[EXERCISE BRIEF] Looking at the listing below, retype exactly the lines starting at the one containing "- Added a new" and ending at the one containing "- Added externs", both included, and nothing else.

[RECORDS FOR THIS EXERCISE]
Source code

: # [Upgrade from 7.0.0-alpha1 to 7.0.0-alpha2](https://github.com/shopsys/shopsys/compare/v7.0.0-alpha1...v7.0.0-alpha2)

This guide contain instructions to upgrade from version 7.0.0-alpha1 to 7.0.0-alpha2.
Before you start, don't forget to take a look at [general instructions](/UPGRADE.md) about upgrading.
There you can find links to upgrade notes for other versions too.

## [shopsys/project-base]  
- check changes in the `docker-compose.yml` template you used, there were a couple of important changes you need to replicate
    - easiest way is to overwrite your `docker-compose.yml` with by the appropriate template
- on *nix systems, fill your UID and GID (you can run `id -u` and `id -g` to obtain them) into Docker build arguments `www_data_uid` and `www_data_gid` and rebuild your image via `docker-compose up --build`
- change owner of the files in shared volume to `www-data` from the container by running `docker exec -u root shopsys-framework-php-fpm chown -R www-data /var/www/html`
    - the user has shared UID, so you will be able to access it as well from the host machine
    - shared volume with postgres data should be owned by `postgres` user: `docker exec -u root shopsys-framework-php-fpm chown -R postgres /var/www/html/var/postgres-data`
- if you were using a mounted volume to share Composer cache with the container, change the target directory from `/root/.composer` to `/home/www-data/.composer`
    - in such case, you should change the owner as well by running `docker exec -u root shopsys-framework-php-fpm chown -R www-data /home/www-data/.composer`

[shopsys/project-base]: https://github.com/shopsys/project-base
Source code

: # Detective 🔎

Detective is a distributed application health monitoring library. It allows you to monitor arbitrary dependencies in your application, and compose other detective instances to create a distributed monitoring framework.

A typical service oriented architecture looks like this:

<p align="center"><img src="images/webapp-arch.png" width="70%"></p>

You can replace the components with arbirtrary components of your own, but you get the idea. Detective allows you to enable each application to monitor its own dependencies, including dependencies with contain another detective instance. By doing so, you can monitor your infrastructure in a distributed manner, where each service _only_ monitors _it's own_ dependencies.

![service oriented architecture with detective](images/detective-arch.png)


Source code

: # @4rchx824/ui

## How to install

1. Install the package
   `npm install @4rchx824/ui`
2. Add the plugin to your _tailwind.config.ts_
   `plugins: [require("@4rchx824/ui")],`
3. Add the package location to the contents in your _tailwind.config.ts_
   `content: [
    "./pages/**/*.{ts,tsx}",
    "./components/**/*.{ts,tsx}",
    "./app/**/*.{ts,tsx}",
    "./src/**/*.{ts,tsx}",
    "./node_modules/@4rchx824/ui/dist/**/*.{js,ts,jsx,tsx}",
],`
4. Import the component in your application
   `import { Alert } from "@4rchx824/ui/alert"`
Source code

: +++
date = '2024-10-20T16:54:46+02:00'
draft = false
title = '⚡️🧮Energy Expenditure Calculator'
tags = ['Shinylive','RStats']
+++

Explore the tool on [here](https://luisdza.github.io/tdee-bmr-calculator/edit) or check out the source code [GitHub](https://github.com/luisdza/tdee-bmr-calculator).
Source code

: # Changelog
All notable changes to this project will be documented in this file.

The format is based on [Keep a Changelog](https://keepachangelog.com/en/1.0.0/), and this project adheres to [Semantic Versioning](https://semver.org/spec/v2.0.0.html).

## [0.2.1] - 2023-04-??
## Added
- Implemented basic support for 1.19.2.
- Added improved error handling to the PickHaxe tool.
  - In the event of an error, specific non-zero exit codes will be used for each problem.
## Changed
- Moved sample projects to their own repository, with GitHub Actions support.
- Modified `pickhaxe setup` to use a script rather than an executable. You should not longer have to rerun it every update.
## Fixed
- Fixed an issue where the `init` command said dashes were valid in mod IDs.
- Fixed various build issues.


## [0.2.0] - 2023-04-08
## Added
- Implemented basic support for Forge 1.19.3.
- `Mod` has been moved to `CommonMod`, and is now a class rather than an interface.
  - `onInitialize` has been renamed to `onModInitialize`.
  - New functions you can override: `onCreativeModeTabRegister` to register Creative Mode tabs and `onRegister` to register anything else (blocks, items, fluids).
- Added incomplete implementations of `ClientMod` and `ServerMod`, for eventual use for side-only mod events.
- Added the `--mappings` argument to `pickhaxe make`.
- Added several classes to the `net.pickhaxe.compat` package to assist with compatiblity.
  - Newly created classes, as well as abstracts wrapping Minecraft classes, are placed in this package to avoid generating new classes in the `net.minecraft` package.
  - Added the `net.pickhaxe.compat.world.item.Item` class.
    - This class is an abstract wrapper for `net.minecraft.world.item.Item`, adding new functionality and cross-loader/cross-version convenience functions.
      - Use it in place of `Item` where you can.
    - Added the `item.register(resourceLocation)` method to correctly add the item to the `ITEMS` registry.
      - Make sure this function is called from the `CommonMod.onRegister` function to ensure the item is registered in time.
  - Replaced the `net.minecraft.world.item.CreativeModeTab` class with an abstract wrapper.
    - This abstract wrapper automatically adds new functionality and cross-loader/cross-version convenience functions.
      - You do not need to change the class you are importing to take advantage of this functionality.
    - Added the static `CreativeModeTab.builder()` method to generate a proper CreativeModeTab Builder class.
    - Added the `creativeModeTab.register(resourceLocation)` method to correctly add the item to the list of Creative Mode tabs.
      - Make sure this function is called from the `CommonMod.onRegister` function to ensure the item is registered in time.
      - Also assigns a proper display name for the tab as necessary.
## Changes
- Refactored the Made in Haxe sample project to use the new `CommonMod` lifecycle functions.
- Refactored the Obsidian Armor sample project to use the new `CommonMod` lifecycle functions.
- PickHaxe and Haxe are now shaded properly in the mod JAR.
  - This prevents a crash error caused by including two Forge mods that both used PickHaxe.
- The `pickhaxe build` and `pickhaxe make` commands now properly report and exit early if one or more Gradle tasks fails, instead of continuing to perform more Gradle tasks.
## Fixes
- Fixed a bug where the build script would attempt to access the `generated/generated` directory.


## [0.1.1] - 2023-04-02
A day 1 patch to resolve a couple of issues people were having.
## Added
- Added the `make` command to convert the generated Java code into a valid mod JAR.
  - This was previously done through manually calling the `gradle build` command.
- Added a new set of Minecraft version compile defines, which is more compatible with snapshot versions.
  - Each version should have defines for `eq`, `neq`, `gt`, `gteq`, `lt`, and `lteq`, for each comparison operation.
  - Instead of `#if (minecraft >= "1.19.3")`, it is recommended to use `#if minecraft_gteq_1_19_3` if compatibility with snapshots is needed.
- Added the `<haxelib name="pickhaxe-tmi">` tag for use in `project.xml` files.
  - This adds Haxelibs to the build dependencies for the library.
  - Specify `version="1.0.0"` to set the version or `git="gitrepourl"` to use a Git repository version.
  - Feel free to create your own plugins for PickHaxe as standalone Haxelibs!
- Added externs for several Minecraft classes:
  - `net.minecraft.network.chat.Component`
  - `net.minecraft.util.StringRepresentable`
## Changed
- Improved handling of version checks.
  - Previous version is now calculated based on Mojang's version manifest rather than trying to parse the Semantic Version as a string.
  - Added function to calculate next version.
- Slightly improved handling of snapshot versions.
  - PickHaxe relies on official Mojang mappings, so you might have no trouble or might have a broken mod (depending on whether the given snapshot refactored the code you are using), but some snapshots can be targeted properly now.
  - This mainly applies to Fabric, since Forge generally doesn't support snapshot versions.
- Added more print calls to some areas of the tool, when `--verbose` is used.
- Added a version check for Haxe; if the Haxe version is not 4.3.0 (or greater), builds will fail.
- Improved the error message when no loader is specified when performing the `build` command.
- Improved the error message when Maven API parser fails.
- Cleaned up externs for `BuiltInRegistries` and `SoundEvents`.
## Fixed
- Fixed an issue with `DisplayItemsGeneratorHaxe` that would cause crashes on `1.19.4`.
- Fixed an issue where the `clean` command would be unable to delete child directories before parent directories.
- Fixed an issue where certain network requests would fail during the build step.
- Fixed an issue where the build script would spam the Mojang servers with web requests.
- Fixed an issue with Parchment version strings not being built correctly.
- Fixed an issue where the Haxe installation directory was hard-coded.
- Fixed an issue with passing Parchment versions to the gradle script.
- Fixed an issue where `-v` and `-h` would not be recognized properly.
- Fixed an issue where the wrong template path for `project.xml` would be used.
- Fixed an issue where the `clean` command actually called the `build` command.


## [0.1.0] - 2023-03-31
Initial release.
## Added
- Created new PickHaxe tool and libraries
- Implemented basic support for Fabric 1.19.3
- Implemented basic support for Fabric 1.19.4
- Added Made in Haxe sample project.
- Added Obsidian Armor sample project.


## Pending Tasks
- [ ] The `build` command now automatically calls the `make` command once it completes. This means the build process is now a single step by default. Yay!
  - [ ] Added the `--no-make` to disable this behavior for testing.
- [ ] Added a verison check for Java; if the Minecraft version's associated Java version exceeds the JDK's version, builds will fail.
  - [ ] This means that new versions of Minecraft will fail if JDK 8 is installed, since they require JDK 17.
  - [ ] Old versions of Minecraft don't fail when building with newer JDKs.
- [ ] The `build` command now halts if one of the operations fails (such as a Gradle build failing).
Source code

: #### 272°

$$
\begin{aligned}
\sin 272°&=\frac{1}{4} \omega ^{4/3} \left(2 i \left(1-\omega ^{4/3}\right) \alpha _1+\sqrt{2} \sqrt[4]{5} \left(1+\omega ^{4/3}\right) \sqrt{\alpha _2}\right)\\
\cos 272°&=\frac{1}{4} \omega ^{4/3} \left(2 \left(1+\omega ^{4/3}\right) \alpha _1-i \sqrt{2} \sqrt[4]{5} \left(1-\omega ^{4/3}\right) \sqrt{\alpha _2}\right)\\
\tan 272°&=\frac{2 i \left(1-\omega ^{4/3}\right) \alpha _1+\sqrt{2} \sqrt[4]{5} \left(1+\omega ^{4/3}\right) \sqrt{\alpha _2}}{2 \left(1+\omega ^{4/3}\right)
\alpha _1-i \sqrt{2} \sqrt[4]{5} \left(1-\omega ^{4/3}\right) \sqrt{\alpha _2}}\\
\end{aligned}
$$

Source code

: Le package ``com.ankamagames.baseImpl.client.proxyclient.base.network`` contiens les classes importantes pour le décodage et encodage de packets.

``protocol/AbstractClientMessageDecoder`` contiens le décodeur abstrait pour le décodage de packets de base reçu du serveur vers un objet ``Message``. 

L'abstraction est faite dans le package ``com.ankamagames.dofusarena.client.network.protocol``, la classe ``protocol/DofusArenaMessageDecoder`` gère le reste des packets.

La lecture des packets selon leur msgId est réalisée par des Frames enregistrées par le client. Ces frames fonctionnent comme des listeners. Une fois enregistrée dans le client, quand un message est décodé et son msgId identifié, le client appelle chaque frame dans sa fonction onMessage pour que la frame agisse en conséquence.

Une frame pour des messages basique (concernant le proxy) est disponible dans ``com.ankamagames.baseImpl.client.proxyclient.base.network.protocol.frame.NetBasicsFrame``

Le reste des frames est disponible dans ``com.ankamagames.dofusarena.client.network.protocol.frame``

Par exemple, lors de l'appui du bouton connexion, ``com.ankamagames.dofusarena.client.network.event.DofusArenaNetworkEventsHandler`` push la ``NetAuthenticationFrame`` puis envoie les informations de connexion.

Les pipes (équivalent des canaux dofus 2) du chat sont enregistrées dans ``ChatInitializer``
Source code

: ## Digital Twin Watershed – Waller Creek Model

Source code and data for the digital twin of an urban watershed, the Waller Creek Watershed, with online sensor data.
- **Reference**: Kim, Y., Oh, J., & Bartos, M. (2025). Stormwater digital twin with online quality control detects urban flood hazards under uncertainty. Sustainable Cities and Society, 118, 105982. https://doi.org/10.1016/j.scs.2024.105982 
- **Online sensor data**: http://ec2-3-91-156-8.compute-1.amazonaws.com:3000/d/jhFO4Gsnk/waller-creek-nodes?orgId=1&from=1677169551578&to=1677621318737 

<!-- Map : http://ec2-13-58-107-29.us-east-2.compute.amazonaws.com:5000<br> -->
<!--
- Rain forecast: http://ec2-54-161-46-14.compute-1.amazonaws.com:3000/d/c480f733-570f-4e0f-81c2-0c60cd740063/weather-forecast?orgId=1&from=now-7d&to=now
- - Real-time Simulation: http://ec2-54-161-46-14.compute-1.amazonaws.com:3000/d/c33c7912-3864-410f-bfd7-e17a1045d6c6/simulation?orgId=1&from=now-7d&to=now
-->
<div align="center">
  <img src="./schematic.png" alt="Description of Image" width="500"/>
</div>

[EXERCISE ANSWER]
- Added a new set of Minecraft version compile defines, which is more compatible with snapshot versions.
  - Each version should have defines for `eq`, `neq`, `gt`, `gteq`, `lt`, and `lteq`, for each comparison operation.
  - Instead of `#if (minecraft >= "1.19.3")`, it is recommended to use `#if minecraft_gteq_1_19_3` if compatibility with snapshots is needed.
- Added the `<haxelib name="pickhaxe-tmi">` tag for use in `project.xml` files.
  - This adds Haxelibs to the build dependencies for the library.
  - Specify `version="1.0.0"` to set the version or `git="gitrepourl"` to use a Git repository version.
  - Feel free to create your own plugins for PickHaxe as standalone Haxelibs!
- Added externs for several Minecraft classes:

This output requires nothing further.